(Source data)
+ + + + + + +

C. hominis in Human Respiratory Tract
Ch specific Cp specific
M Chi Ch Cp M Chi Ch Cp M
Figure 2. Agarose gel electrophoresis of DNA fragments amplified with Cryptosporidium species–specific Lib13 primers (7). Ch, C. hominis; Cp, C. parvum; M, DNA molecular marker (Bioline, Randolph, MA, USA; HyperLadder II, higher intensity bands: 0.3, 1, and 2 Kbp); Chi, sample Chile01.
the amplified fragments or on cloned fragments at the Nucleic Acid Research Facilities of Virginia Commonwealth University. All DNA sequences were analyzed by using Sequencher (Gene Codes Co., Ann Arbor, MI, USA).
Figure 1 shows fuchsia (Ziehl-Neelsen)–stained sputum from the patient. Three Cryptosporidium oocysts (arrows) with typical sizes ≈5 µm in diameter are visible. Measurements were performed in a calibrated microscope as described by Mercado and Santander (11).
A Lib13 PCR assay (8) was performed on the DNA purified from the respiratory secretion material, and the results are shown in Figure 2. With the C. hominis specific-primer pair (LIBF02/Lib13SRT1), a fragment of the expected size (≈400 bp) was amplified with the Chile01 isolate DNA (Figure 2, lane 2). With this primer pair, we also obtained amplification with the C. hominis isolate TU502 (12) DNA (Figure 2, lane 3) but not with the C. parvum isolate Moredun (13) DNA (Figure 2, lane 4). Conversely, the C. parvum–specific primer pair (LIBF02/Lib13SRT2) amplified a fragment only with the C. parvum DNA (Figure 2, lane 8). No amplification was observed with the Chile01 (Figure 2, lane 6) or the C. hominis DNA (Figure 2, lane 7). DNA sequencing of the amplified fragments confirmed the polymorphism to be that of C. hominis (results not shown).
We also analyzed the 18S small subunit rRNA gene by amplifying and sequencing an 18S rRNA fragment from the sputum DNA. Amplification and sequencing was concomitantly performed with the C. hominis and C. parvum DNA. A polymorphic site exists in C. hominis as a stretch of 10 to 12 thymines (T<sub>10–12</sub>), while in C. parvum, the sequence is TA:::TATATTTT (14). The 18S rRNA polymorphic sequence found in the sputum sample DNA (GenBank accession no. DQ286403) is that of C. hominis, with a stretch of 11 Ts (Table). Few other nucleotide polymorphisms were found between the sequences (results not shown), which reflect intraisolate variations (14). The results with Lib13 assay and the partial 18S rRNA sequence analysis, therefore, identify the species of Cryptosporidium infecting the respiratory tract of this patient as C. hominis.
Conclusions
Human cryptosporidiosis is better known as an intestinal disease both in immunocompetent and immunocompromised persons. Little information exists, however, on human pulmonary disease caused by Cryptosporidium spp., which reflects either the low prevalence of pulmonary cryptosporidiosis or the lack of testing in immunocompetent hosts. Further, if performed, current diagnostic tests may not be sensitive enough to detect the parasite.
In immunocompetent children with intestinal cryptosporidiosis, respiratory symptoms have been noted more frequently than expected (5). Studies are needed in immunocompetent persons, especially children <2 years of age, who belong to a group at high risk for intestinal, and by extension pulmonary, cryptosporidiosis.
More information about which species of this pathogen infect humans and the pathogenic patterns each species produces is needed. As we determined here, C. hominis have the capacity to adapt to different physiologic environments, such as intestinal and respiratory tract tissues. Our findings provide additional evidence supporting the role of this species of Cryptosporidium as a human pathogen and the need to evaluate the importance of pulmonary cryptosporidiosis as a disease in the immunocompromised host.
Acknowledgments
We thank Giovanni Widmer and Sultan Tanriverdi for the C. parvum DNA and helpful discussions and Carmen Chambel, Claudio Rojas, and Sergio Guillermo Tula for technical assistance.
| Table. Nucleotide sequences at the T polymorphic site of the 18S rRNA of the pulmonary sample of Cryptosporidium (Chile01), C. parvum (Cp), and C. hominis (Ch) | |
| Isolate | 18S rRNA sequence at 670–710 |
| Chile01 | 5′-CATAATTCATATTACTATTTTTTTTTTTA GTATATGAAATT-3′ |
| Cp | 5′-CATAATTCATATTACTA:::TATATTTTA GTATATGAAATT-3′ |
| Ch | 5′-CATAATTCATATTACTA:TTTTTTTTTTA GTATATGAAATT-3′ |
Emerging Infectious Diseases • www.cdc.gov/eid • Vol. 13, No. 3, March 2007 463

+ + + + + + +

**Problem details:** Starting at the line that contains "5′-CATAATTCATATTACTA:::TATATTTTA GTATATGAAATT-3′ |", copy every line down to the last line of the records above, exactly as written.

**Output of the task:**
| Cp | 5′-CATAATTCATATTACTA:::TATATTTTA GTATATGAAATT-3′ |
| Ch | 5′-CATAATTCATATTACTA:TTTTTTTTTTA GTATATGAAATT-3′ |
Emerging Infectious Diseases • www.cdc.gov/eid • Vol. 13, No. 3, March 2007 463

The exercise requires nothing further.